_Explorer les documents_.
(1) Recopiez le passage du texte sur Zatopek qui commence aux mots «Car les nuances, justement, sont» et se termine après les mots «le réel suffit.».
(2) Rédigez la suite du texte sur Zatopek en partant de sa dernière phrase.

_Texte à analyser_.
Tout cela pourrait bien passer à l'oubli. L'histoire de ce gamin qui, issu d'une famille pauvre dont le père méprisait le sport, est devenu le plus grand coureur de son temps. L'histoire de son passage à Helsinki, en 1952, où il rafla l'or aux 5000 et aux 10 000 mètres, puis au marathon. Sa façon barbare de courir, avec les bras qui font «n'importe quoi» et la tête qui ballote.

L'homme est né en 1922 entre deux usines, l'une de voitures (Tatra) et l'autre de chaussures (Bata), deux moyens d'avancer (ça ne s'invente pas). Il a commencé à courir à l'heure où le demi-fond était encore l'affaire des Européens. Il y avait Wooderson, Slijkhuis, Nyberg, Pujazon et «l'immense Viljo Heino, celui qu'on nomme le prestigieux coureur des forêts profondes». L'époque n'était pas encore aux drogues de performance, mais plutôt à ces sportifs mystérieux qui tiraient leur force d'une quelconque forêt scandinave. Tout cela, bien sûr, est très loin.

 

Voilà pourquoi l'«amateur de sport» se réjouit quand un auteur s'attache à écrire la vie d'Émile Zatopek. C'est le pari que s'est lancé Jean Echenoz, après l'avoir relevé dans son dernier roman, Ravel, sur la vie du célèbre compositeur. Entre les deux on distingue une continuité dans le mariage du fond et de la forme: si Ravel était musical, Courir est rapide, cousu d'un style direct et qui ne fait pas dans les nuances.

Car les nuances, justement, sont surtout le lot de la biographie. Mais ce livre n'est pas une biographie. C'est écrit dessus: roman. En entrevue à L'Équipe magazine, l'auteur a admis avoir interprété à sa manière certains événements de la vie du héros tchécoslovaque. Mais dans l'ensemble, il a été fidèle à la vérité. Car pour faire de la vie de Zatopek un roman, force est d'admettre qu'il faut peu d'imagination tant le réel suffit.

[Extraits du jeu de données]
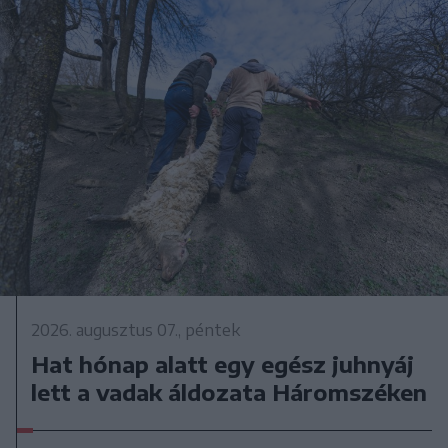
2026. augusztus 07., péntek
Hat hónap alatt egy egész juhnyáj
lett a vadak áldozata Háromszéken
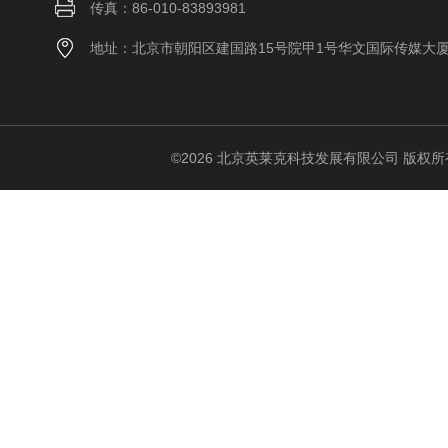
传真：86-010-83893981
地址：北京市朝阳区建国路15号院甲1号华文国际传媒大
©2026 北京英莱克科技发展有限公司 版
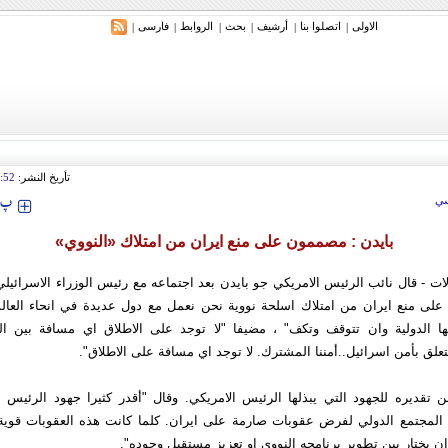
الاولی
اتصلوا بنا
أرشیف
بحث
الروابط
فارسی
|
|
|
|
|
|
ري: إيران ستدمر أمريكا وإسرائيل والسعودية إذا تجاوزت خطوط طهران الحمراء
تأريخ النشر:
:52
‍‍‍ پ
ي
بايدن : مصممون على منع ايران من امتلاك «النووي»
ات - قال نائب الرئيس الامريكي جو بايدن بعد اجتماعه مع رئيس الوزراء الاسرائيلي ب
ى منع ايران من امتلاك اسلحة نووية نحن نعمل مع دول عديدة في انحاء العالم
ماتها الدولية وان تتوقف وتكف" ، مضيفا "لا توجد على الاطلاق اي مسافة بين الو
تعلق بأمن اسرائيل..أمننا المشترك. لا توجد اي مسافة على الاطلاق".
 تقديره للجهود التي يبذلها الرئيس الامريكي. وقال "أقدر كثيرا جهود الرئيس أ
دة المجتمع الدولي لفرض عقوبات صارمة على ايران. كلما كانت هذه العقوبات قوية
 ان يختار بين تطوير برنامجه النووي او تعزيز مستقبل وجوده".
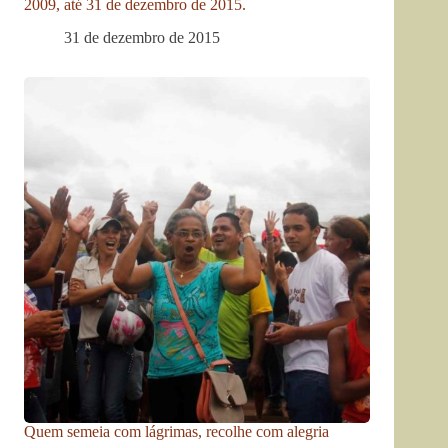
2009, até 31 de dezembro de 2015.
31 de dezembro de 2015
Quem semeia com lágrimas, recolhe com alegria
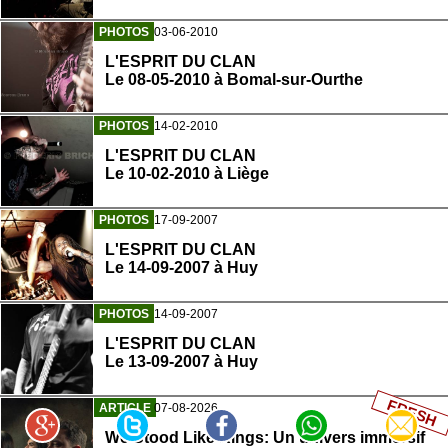
PHOTOS
03-06-2010
L'ESPRIT DU CLAN
Le 08-05-2010 à Bomal-sur-Ourthe
PHOTOS
14-02-2010
L'ESPRIT DU CLAN
Le 10-02-2010 à Liège
PHOTOS
17-09-2007
L'ESPRIT DU CLAN
Le 14-09-2007 à Huy
PHOTOS
14-09-2007
L'ESPRIT DU CLAN
Le 13-09-2007 à Huy
FRESH
ARTICLE
07-08-2026
We Stood Like Kings: Un univers immersif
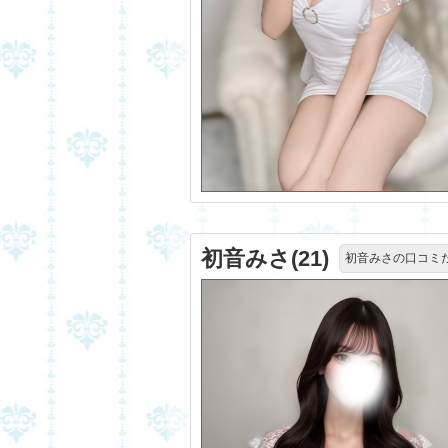
初音みさ(21)
初音みさの口コミ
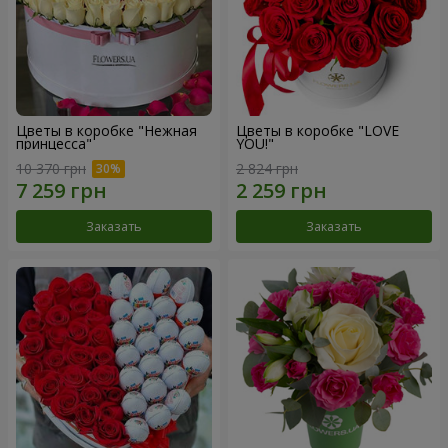
Цветы в коробке "Нежная
Цветы в коробке "LOVE
принцесса"
YOU!"
10 370 грн
2 824 грн
Заказать
Заказать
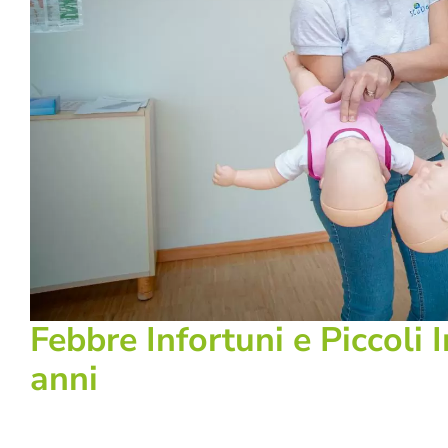
Febbre Infortuni e Piccoli I
anni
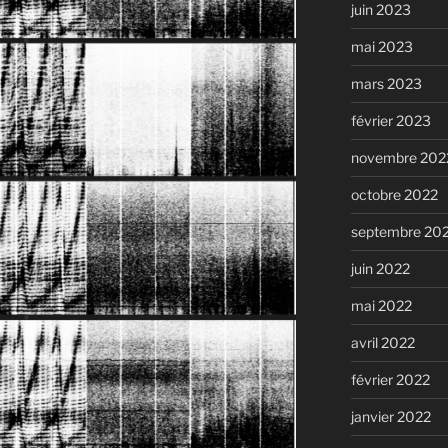
juin 2023
mai 2023
mars 2023
février 2023
novembre 202
octobre 2022
septembre 20
juin 2022
mai 2022
avril 2022
février 2022
janvier 2022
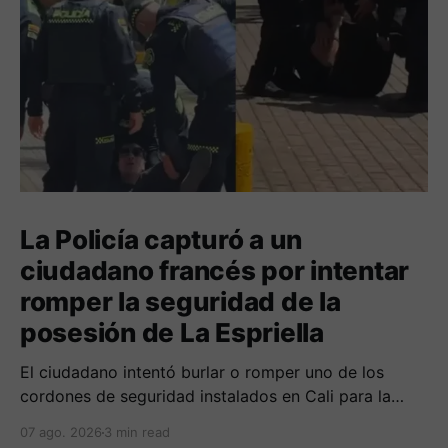
La Policía capturó a un
ciudadano francés por intentar
romper la seguridad de la
posesión de La Espriella
El ciudadano intentó burlar o romper uno de los
cordones de seguridad instalados en Cali para la
seguridad del entrante presidente Abelardo de La
07 ago. 2026
3 min read
Espriella.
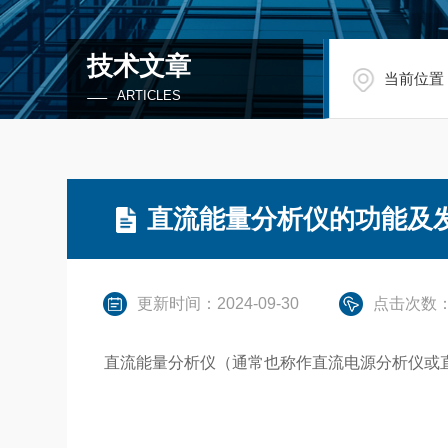
技术文章
当前位置
ARTICLES
直流能量分析仪的功能及
更新时间：2024-09-30
点击次数：
直流能量分析仪（通常也称作直流电源分析仪或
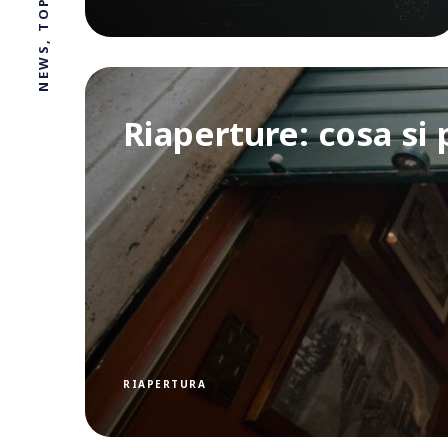
Riaperture: cosa si 
RIAPERTURA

_Réponses dans l'ordre_.
(1)
Car les nuances, justement, sont surtout le lot de la biographie. Mais ce livre n'est pas une biographie. C'est écrit dessus: roman. En entrevue à L'Équipe magazine, l'auteur a admis avoir interprété à sa manière certains événements de la vie du héros tchécoslovaque. Mais dans l'ensemble, il a été fidèle à la vérité. Car pour faire de la vie de Zatopek un roman, force est d'admettre qu'il faut peu d'imagination tant le réel suffit.

(2)
Si Courir relate plusieurs faits d'armes de l'athlète, aucun n'est plus grand que celui de 1952, alors qu'il s'inscrit in extremis à trois épreuves des Jeux, contre la volonté des Soviétiques qui le prennent pour fou, et qu'il les remporte toutes.

Il est alors un héros, ce qui, dans toute tragédie comme dans la vie de Zatopek, ne sert qu'à aggraver la chute. Celle-ci vient au printemps de Prague, quand il sort dans la rue et, encouragé par la foule, condamne d'un discours l'invasion soviétique. Le héros est donc envoyé dans une mine d'uranium pour expier sa faute. Il finira archiviste, puis mourra en 2000 comme si sa vie, si liée au 20e siècle, ne pouvait le dépasser.

On lit Courir en moins de temps qu'il n'en faut pour finir un marathon, comblé par l'écriture suave et sarcastique. Bien sûr, on se surprend qu'une vie si pleine et complexe soit résumée en aussi peu de pages. Alors on a envie d'en savoir plus et d'aller voir ailleurs. Ce qui, finalement, n'est pas plus mal.